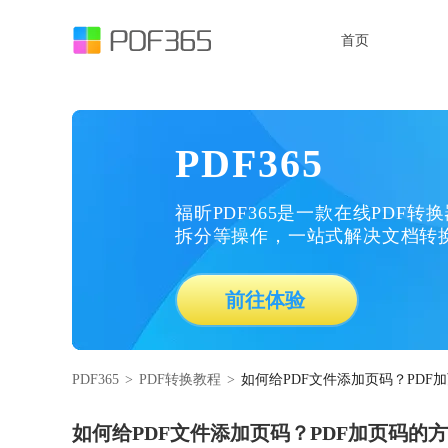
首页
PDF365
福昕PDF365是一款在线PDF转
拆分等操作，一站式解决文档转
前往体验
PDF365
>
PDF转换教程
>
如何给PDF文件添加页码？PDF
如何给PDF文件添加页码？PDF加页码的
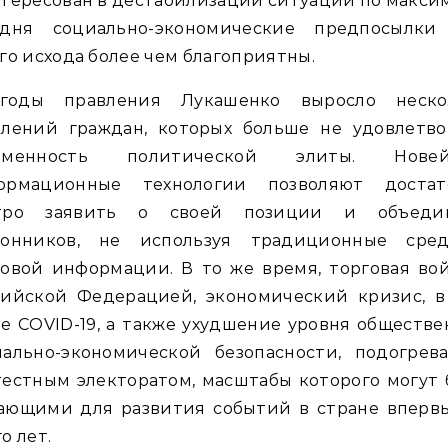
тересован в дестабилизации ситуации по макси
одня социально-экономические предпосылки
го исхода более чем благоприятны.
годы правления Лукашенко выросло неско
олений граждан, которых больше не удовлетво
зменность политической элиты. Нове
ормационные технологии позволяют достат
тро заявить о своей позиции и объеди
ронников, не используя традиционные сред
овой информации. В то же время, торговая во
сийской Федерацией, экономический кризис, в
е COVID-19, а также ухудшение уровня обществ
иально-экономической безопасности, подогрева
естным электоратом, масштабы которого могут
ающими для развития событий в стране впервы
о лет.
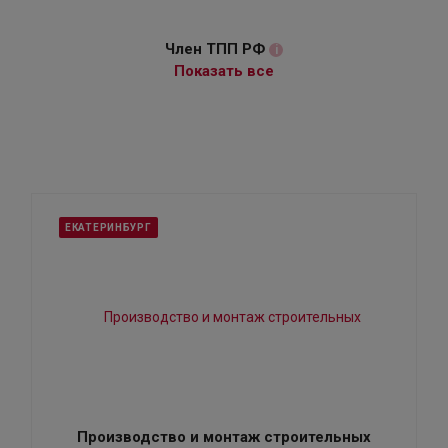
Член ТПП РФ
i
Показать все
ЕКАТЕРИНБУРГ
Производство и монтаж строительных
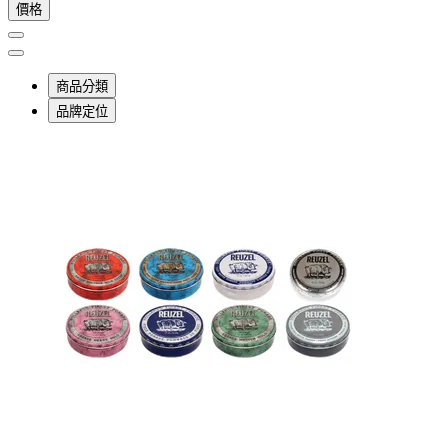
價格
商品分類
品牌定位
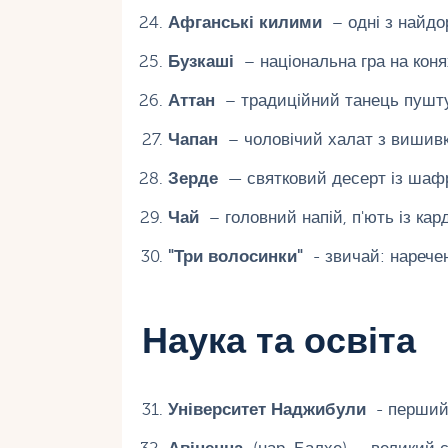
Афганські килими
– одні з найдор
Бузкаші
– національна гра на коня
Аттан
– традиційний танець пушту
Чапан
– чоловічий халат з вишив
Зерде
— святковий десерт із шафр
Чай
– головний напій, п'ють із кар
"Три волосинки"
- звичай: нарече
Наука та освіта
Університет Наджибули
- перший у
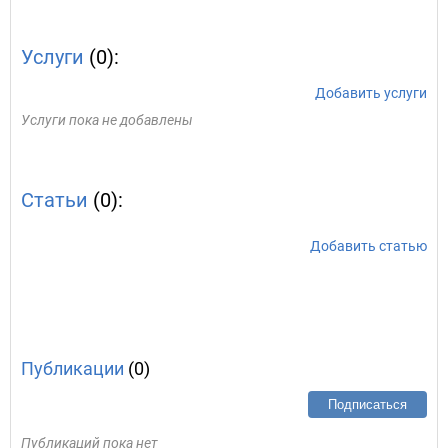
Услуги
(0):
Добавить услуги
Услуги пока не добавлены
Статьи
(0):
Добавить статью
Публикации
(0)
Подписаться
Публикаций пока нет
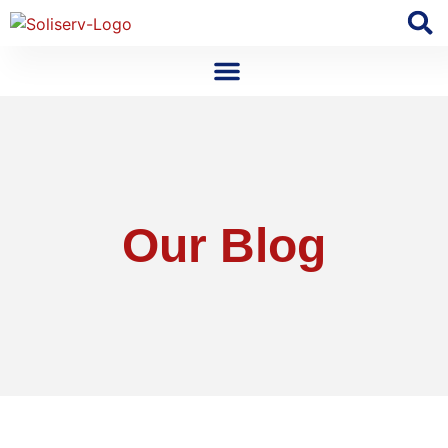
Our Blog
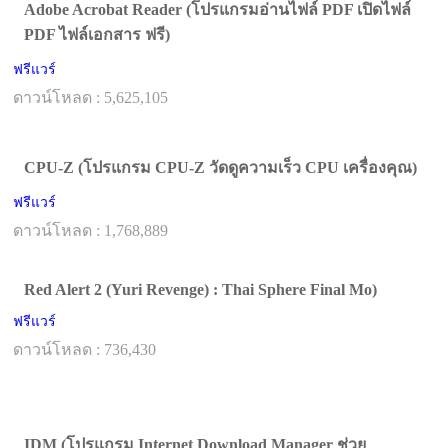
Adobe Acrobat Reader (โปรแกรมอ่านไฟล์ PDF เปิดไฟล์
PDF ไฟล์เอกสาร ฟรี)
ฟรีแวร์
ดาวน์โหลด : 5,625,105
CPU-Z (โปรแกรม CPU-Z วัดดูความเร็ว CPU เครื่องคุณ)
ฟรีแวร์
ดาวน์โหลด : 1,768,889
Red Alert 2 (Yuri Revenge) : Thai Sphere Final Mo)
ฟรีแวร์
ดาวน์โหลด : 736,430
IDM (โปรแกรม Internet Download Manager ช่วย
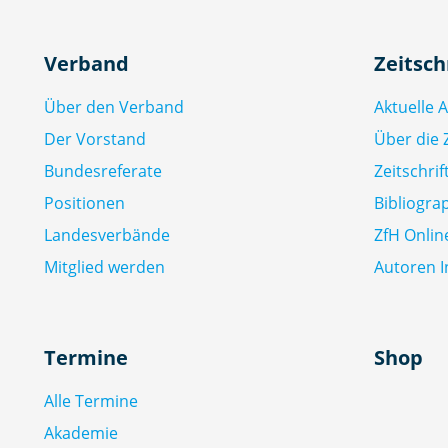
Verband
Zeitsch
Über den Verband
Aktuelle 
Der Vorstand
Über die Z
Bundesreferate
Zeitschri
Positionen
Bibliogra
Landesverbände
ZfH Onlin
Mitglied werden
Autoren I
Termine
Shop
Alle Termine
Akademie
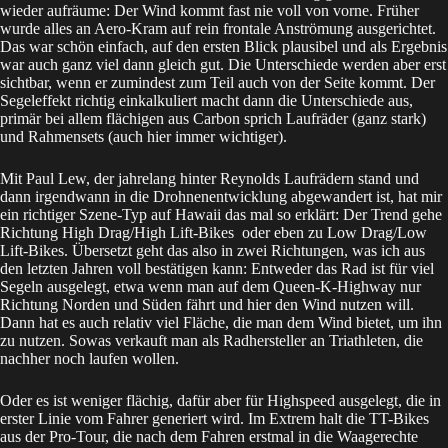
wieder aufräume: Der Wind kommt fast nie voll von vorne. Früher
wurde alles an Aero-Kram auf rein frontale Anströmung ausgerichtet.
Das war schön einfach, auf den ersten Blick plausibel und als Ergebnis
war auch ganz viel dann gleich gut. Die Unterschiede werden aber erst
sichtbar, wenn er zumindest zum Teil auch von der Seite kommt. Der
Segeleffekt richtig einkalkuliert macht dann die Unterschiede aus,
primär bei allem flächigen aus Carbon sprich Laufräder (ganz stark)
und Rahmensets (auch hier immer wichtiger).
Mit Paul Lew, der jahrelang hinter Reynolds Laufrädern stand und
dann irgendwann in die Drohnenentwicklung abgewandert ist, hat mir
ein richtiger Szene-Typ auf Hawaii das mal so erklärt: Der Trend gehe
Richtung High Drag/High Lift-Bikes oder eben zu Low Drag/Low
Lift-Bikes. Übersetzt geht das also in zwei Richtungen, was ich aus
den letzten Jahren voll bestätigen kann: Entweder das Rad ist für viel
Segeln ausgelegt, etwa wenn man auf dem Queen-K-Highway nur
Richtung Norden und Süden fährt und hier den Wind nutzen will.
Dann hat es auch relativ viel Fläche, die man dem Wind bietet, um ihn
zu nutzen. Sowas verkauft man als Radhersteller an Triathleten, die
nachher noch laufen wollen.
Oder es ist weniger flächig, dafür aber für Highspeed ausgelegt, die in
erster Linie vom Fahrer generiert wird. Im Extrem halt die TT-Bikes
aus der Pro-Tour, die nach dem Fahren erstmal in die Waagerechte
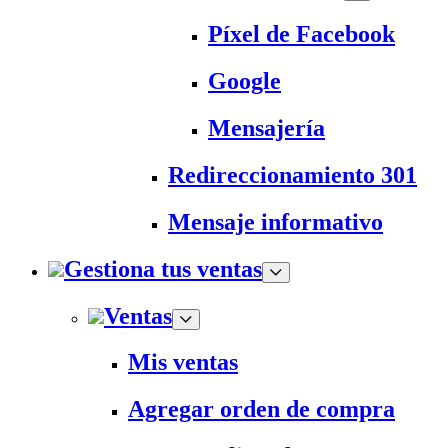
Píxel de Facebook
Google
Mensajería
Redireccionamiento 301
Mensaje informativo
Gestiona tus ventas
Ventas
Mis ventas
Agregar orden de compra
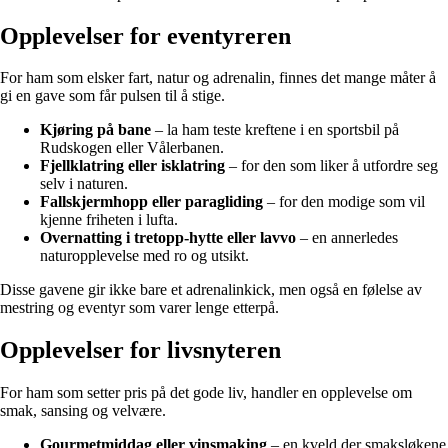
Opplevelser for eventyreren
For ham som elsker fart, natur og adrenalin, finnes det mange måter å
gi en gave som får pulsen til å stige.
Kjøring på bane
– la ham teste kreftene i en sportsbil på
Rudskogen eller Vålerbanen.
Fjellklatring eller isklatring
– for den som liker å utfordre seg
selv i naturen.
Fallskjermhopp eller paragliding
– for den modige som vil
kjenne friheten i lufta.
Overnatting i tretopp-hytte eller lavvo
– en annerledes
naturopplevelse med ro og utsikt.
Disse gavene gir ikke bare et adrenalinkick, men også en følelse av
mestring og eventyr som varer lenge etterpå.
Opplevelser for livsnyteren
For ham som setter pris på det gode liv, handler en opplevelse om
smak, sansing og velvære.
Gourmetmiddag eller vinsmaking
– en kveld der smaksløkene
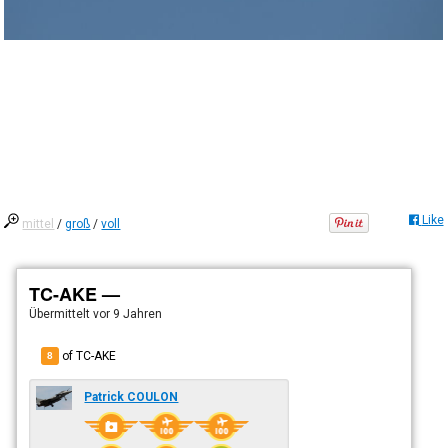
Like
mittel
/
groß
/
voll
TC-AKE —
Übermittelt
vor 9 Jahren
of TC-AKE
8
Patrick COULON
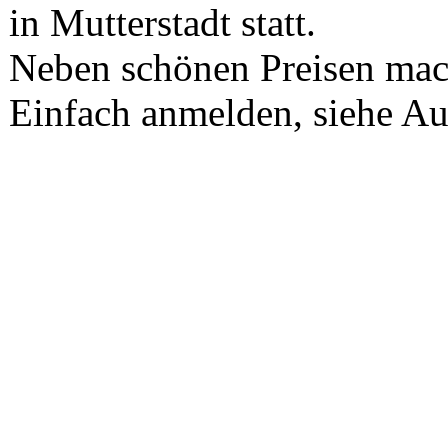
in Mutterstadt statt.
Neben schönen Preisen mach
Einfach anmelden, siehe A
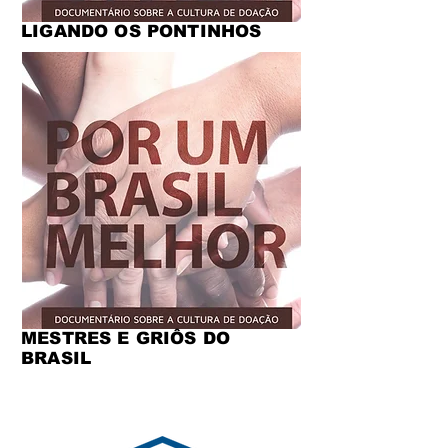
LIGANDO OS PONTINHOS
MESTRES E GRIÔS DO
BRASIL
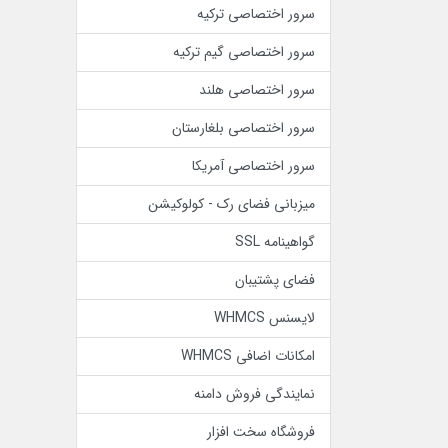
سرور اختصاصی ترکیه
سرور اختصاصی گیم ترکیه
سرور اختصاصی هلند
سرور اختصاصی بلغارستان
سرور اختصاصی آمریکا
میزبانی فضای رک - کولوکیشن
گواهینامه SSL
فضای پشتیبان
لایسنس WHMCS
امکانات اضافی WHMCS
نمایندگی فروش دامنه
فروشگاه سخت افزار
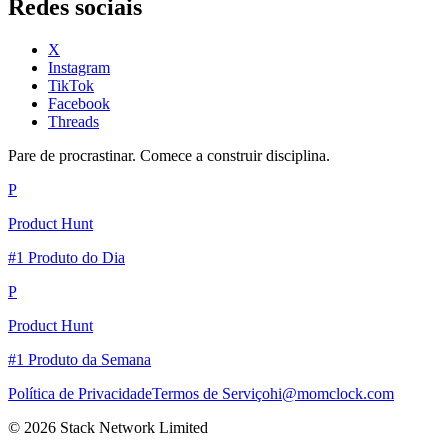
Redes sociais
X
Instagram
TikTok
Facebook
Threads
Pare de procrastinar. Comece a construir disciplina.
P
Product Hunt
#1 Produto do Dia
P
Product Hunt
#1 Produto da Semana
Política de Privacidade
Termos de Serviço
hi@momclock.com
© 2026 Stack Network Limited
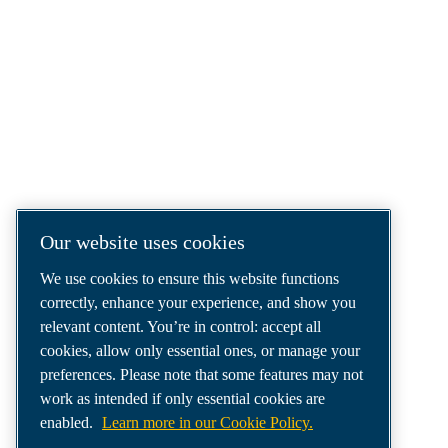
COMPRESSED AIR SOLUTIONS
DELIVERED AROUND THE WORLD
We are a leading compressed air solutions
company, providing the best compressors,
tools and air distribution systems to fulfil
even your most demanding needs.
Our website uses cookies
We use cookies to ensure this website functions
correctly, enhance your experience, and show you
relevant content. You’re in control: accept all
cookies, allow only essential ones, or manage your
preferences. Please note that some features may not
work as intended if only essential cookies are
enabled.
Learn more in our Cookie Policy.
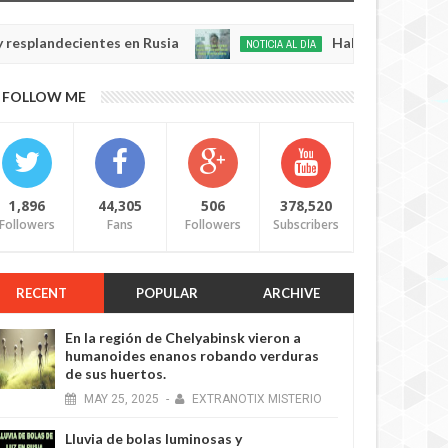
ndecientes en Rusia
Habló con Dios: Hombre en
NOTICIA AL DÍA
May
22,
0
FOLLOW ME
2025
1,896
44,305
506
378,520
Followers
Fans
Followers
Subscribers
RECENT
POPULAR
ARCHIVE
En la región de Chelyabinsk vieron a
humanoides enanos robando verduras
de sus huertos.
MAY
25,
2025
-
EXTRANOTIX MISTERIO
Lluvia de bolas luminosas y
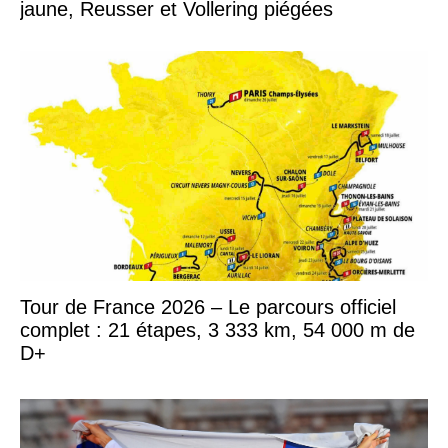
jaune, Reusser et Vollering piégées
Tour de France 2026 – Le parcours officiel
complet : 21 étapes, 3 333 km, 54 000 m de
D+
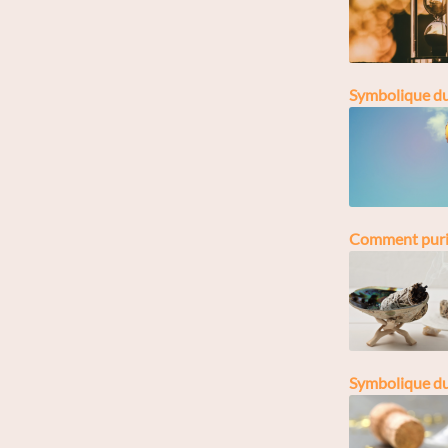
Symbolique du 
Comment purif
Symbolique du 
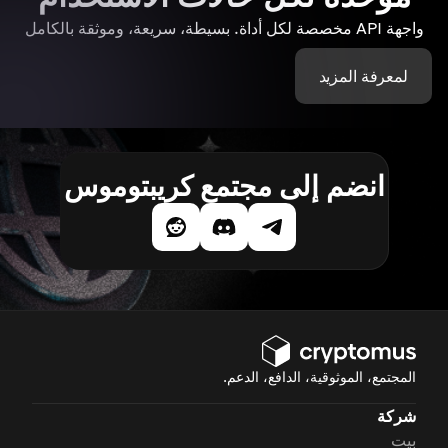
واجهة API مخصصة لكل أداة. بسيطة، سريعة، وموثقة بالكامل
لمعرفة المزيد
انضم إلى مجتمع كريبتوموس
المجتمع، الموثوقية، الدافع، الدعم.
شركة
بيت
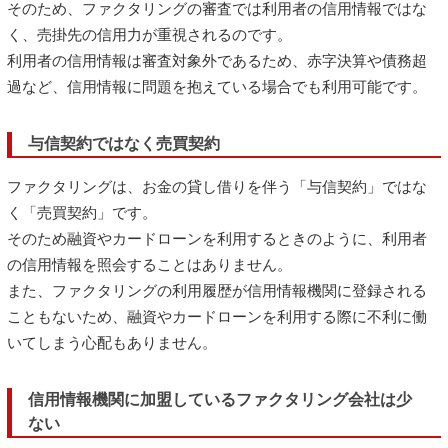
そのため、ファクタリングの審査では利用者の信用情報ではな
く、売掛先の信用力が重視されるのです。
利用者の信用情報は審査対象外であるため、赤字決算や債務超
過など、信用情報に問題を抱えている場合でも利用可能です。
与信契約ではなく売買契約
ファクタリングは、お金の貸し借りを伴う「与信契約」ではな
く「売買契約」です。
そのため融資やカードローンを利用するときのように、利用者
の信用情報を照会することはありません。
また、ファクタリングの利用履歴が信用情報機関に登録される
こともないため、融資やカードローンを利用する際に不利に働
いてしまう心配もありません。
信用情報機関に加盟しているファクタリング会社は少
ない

● EXERCISE DIRECTIONS:
Exactly as they appear, print the lines of the listing above from its first line through the line that contains "е COVID-19, а также ухудшение уровня обществ", minus the pictures.

● RESULT FOR THIS TASK:
首页
PDF365
福昕PDF365是一款在线PDF转
拆分等操作，一站式解决文档转
前往体验
PDF365
>
PDF转换教程
>
如何给PDF文件添加页码？PDF
如何给PDF文件添加页码？PDF加页码的
тересован в дестабилизации ситуации по макси
одня социально-экономические предпосылки
го исхода более чем благоприятны.
годы правления Лукашенко выросло неско
олений граждан, которых больше не удовлетво
зменность политической элиты. Нове
ормационные технологии позволяют достат
тро заявить о своей позиции и объеди
ронников, не используя традиционные сред
овой информации. В то же время, торговая во
сийской Федерацией, экономический кризис, в
е COVID-19, а также ухудшение уровня обществ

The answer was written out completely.